We're in Year Six of a botched occupation. Almost nobody's happy about it. As a commentator suggested May 18 on Meet the Press, it's as if McCain took the Bush family name by supporting Bush's war-mongering speech before the Israeli Knesset earlier this month: Like it or not, his name might as well be John McCain Bush now.
This is just one of many McCain miscues. He's made a series of remarkable gaffs, displaying confusion regarding Shiites and Sunnis, the number of years we'd have soldiers in Iraq, the meaning of appeasement, and fine points of the economy. He's had to fire staffers who served as lobbyists for unsavory associates, including dictators, and cancel endorsements of two ministers who are easily as nutty, if not nuttier, than Jeremiah Wright.
While it's true that electing the oldest president ever would make history, this isn't the sort of history making that attracts voters. Electing a man of color holds a certain pizzazz. Electing a woman holds a certain edgy glamour. Electing an old guy? Not so much.

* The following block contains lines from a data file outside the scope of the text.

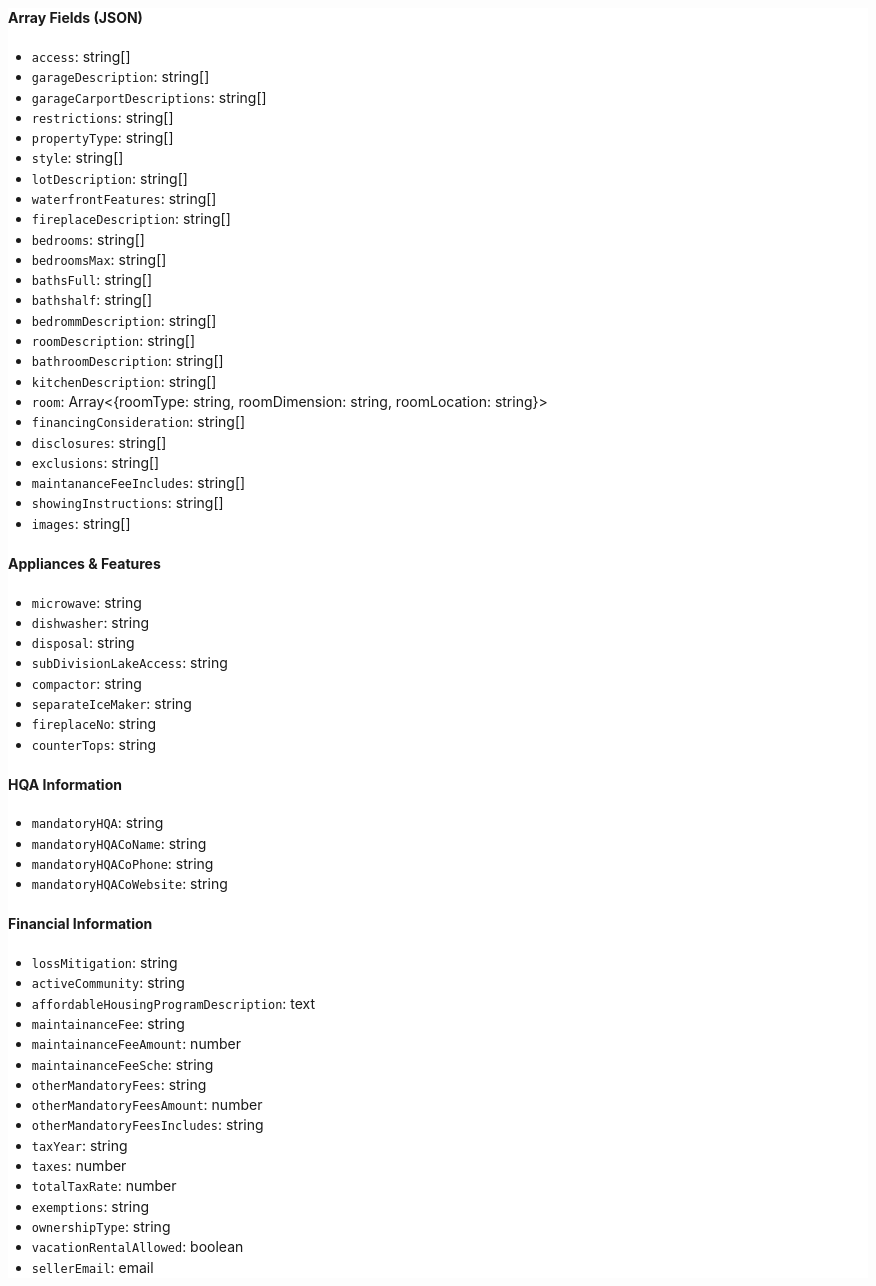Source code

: #### Array Fields (JSON)
- `access`: string[]
- `garageDescription`: string[]
- `garageCarportDescriptions`: string[]
- `restrictions`: string[]
- `propertyType`: string[]
- `style`: string[]
- `lotDescription`: string[]
- `waterfrontFeatures`: string[]
- `fireplaceDescription`: string[]
- `bedrooms`: string[]
- `bedroomsMax`: string[]
- `bathsFull`: string[]
- `bathshalf`: string[]
- `bedrommDescription`: string[]
- `roomDescription`: string[]
- `bathroomDescription`: string[]
- `kitchenDescription`: string[]
- `room`: Array<{roomType: string, roomDimension: string, roomLocation: string}>
- `financingConsideration`: string[]
- `disclosures`: string[]
- `exclusions`: string[]
- `maintananceFeeIncludes`: string[]
- `showingInstructions`: string[]
- `images`: string[]

#### Appliances & Features
- `microwave`: string
- `dishwasher`: string
- `disposal`: string
- `subDivisionLakeAccess`: string
- `compactor`: string
- `separateIceMaker`: string
- `fireplaceNo`: string
- `counterTops`: string

#### HQA Information
- `mandatoryHQA`: string
- `mandatoryHQACoName`: string
- `mandatoryHQACoPhone`: string
- `mandatoryHQACoWebsite`: string

#### Financial Information
- `lossMitigation`: string
- `activeCommunity`: string
- `affordableHousingProgramDescription`: text
- `maintainanceFee`: string
- `maintainanceFeeAmount`: number
- `maintainanceFeeSche`: string
- `otherMandatoryFees`: string
- `otherMandatoryFeesAmount`: number
- `otherMandatoryFeesIncludes`: string
- `taxYear`: string
- `taxes`: number
- `totalTaxRate`: number
- `exemptions`: string
- `ownershipType`: string
- `vacationRentalAllowed`: boolean
- `sellerEmail`: email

For all these reasons, I believe the vice-presidency could've been Hillary's for the asking, until May 23. Maybe it's not completely dead even now.
Could Obama summon the goodwill and good sense to overlook this gaffe in the interests of his party and his own chance at making history? Asking Hillary to be his running mate would demonstrate an almost transcendent big-mindedness, largeness of spirit and good will.
But then, that's what he's been running on isn't it?